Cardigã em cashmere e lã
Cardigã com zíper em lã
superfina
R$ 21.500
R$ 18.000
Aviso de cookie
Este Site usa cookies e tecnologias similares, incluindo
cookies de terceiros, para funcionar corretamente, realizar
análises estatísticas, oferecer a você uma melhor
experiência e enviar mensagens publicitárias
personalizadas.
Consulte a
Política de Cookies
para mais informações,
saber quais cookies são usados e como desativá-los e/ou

Directive: Give the listing again in its entirety, exactly as written.

Result below:
Cardigã em cashmere e lã
Cardigã com zíper em lã
superfina
R$ 21.500
R$ 18.000
Aviso de cookie
Este Site usa cookies e tecnologias similares, incluindo
cookies de terceiros, para funcionar corretamente, realizar
análises estatísticas, oferecer a você uma melhor
experiência e enviar mensagens publicitárias
personalizadas.
Consulte a
Política de Cookies
para mais informações,
saber quais cookies são usados e como desativá-los e/ou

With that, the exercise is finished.